[above, live from Kyiv]
I'm trying to help pitch an urgent story about Ukrainian kids diagnosed with cancer who are still in-country. But don't know anyone in the media...
Story points:
1. Ukrainian kids diagnosed with pediatric cancer. Recovery rate can be 80+% with the right, advanced care.
2. Same kids, served by a gov't-managed health-care system that's less than perfect ... and distracted by Putin's war. Often, expensive medicines and other cancer treatments come out of parents' pockets. Those same pockets are mostly not deep. A charity named Tabletochki ("little pill"), established more than a decade ago, covers the costs through fundraising. They are "amazing," according to a top Canadian consultant who worked closely with them for several years. I've had a Zoom with them this past week (volunteered to help with their case development). It was an inspiring, wonderful, joyful meeting (except maybe for the part where I realized they speak and write better colloquial English than I do).

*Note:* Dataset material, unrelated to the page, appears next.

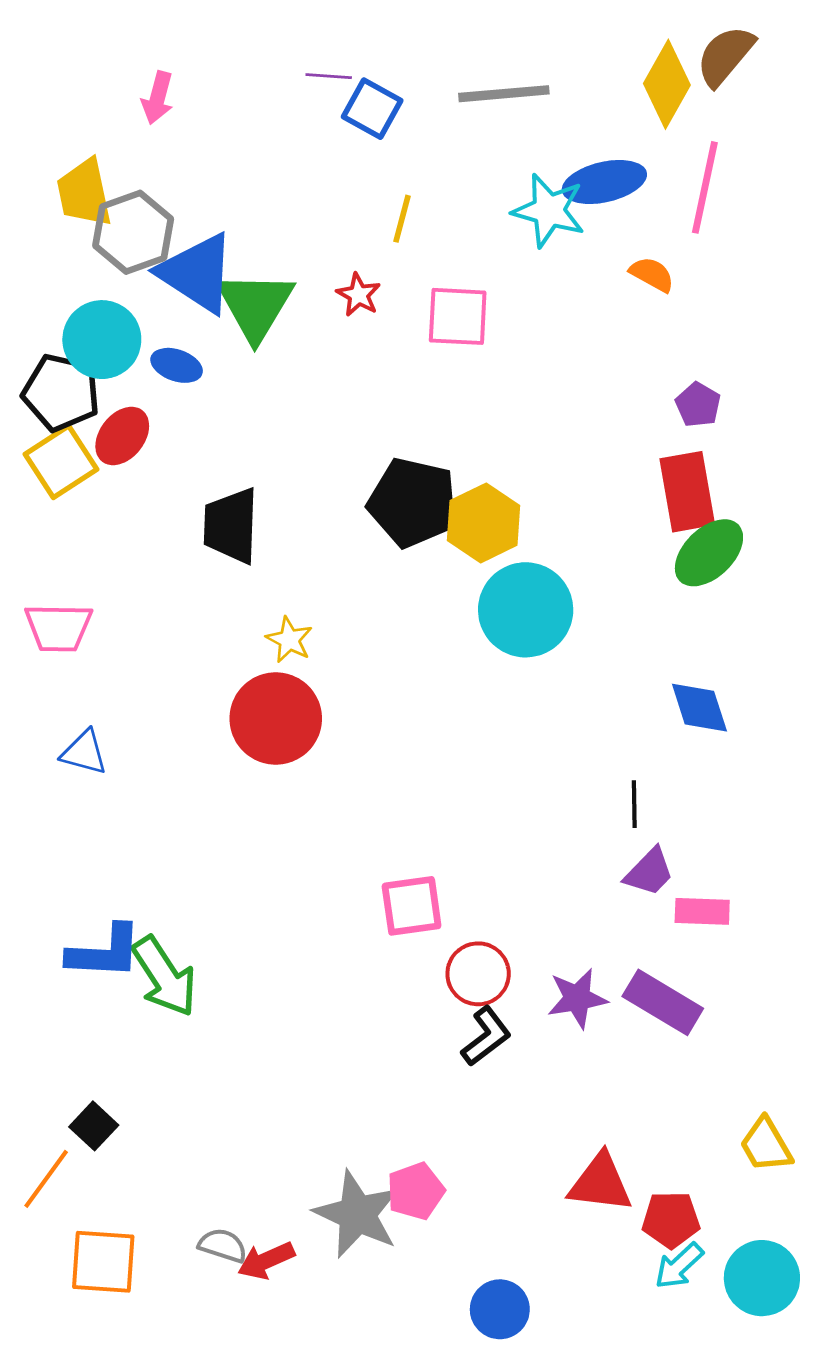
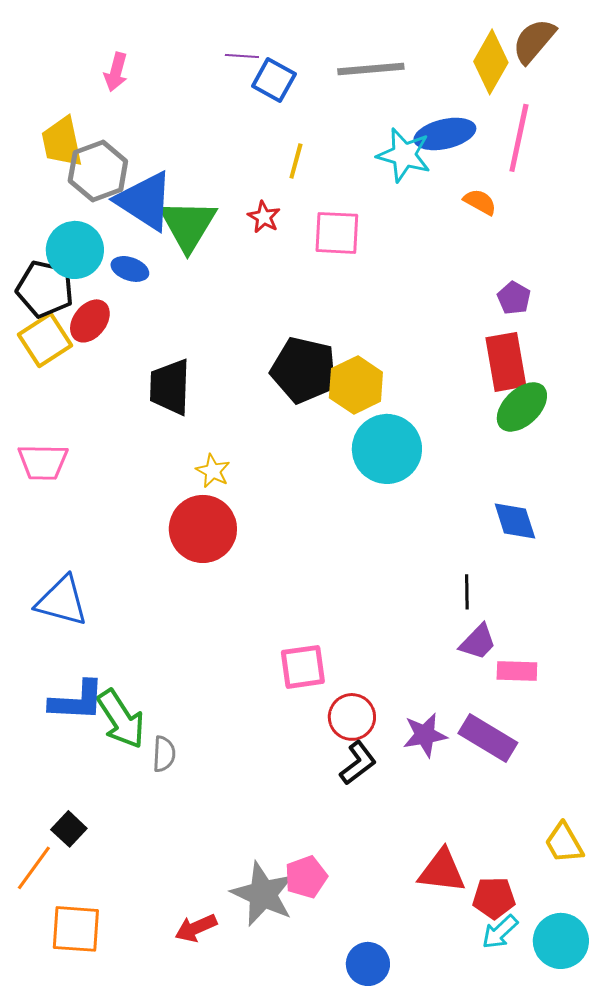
blue triangle: (84, 752) -> (62, 601), moved, size x1.5
gray semicircle: (223, 1245) -> (164, 754), moved, turned 75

3. Tabletochki enjoyed heavy support from average Ukrainians; their compassionate gifts annually covered 90% of the treatment costs.
4. Then Putin invaded.
5. Then pretty quickly 16 million+ Ukrainians hit the road or the trenches. Tabletochki's reliable donor base disappeared, the biggest European refugee crisis since World War 2. Donors turned into refugees living from suitcases.
6. The Tabletochki foundation still ensures first-world cancer treatment for Ukrainian cancer kids (they're involved with 600+ families right now) ... but there's a hole in the charity's annual budget, thanks to Putin's war. This year, Tabletochki needs to go global ... at least until Putin's atrocity ends. The goal isn't all that high, as campaigns go: about $2 million in outside compassion to cover the country's pediatric cancer-care costs through the next 12 months should do the trick.
Advice, my friends?
And thank you ... your noodling helps!!! They're working on their plan. And, as I said before, they are "amazing."